Schulwesen unterschiedlich – nur Feriendauer gleich

Bildung 1911:

Die Ferienzeit beträgt in allen Staaten des Deutschen Reichs rund zwölf Wochen, 40 Wochen bleiben für den Unterricht. Dies sind allerdings fast die einzigen Gemeinsamkeiten der Schulen im Deutschen Reich.

In den Real- und humanistischen Gymnasien schwankt die wöchentliche Pflichtstundenzahl für neun- bis zehnjährige Schüler zwischen 25 und 34, für 18- bis 19-jährige zwischen 29 und 38 Wochenstunden. Die wöchentliche Gesamtstundenzahl aller Klassen einer Schule differiert zwischen 246 und 323, was einem Unterschied von über 30% entspricht. Das Gymnasium mit der niedrigsten Stundenzahl liegt in Bayern, an der Oberrealschule in Braunschweig werden wöchentlich 77 Stunden mehr gegeben. Trotzdem werden die Abiturzeugnisse als gleich anerkannt.

Während Latein in den meisten Gymnasien und Realgymnasien ab der Sexta gelehrt wird, beginnt das Reformgymnasium damit erst in der Untertertia. Französisch beginnt in den Gymnasien und Realgymnasien in der Regel in der Quarta, in einzelnen Anstalten auch schon in der Sexta; in Bayern wird Französisch erst nach der Untertertia gelernt. Ähnlich verhält es sich beim Englischen.

Vielerorts dauert der Unterricht von 7 oder 8 Uhr bis 13 oder 14 Uhr sowie am Nachmittag von 15 bis 17 Uhr, manchmal sogar bis 18 Uhr. Andere Schulen beschränken den Unterricht auf den Vormittag, von 7 bis 14 Uhr. Es hat sich herausgestellt, dass bei Beginn des Unterrichts um 7 Uhr die Nachtruhe der Schüler häufig zu kurz kommt.

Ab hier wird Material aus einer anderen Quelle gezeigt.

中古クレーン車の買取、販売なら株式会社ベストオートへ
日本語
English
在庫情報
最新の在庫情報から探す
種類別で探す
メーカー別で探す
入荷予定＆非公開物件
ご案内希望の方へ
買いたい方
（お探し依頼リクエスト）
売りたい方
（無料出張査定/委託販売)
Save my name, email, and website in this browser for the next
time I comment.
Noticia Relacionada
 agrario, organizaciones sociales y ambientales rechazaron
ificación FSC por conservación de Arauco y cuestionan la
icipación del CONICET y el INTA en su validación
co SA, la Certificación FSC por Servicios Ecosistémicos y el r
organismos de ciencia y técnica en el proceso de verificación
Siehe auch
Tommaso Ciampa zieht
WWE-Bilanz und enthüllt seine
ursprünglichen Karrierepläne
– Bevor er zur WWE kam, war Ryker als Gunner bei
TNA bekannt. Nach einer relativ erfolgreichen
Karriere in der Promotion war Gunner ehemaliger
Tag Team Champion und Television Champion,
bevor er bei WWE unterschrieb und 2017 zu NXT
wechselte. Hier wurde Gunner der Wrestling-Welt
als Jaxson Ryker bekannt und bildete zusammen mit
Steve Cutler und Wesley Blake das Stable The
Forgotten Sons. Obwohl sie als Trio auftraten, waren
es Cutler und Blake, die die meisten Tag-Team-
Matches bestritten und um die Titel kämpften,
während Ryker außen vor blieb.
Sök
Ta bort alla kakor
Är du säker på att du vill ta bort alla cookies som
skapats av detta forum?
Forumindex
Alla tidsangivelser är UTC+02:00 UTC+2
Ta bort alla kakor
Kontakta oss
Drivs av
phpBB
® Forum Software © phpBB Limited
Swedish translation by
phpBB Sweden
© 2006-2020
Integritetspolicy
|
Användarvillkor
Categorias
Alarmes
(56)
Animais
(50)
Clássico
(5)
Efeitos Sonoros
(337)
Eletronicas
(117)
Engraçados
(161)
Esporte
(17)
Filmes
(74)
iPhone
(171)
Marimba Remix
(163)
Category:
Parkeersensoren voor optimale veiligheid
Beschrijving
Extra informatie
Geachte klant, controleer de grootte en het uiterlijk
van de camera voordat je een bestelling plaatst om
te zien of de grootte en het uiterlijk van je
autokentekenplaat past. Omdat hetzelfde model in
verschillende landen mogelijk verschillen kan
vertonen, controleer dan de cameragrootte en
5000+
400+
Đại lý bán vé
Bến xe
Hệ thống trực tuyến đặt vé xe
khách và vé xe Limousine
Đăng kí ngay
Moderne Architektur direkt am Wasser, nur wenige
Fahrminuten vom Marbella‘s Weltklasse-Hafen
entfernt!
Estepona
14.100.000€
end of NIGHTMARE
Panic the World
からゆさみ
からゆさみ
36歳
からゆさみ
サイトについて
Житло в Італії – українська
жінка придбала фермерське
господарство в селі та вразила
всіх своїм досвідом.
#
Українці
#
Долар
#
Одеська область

Schüler, die einen weiten Schulweg haben, wie es in Großstädten oft der Fall ist, und solche, die von auswärts kommen, müssen häufig schon um 5 Uhr aufstehen.

Seit mehreren Jahren laufen Versuche mit Kurzstunden von 40 Minuten. Der Unterricht wird durch vier Pausen von 10 Minuten und eine große Pause von 15 Minuten unterbrochen. Bei der sog. Frankfurter Enquete sprechen sich in diesem Jahr von 7020 Eltern, Pädagogen und Ärzten 6017 für die Einführung dieses Modus an allen höheren Schulen aus.

Im Universitätsbereich ist 1911 ein Novum zu vermelden: In Leipzig eröffnet die von Henriette Goldschmidt initiierte »Hochschule für Frauen« mit 898 Studentinnen und Gasthörerinnen den Lehrbetrieb. Goldschmidt knüpft mit dieser Hochschule an das 1852 gescheiterte Projekt der Hamburger Frauenhochschule an, mit deren Mitgründerin, Emilie Wüstenfeld, sie befreundet war.

Die Leipziger Hochschule will Frauen in drei Bereichen bilden: Allgemeinbildung in Philosophie, Psychologie, Ethik und Ästhetik; ein speziell für künftige Fröbelseminarleiterinnen gedachter Pädagogikbereich, der u. a. das Fach »Geschichte der Erziehung des weiblichen Geschlechts« vorsieht; eine Abteilung zur Schulung von Sozialarbeiterinnen, die Kurse in den Fächern »Geschichte der Frauenbewegung« und »Stellung der Frau im Recht« belegen müssen. Die Hochschule verfügt neben Hörsälen über wissenschaftliche Institute und ein »Erziehungsmuseum«. Jede gebildete Frau, die das 18. Lebensjahr erreicht hat, wird zu allen Vorlesungen und Übungen zugelassen. Ein wöchentlich einmal stattfindendes Kolleg kostet 10, ein wöchentlich zweimal stattfindendes Kolleg 15 Mark pro Semester.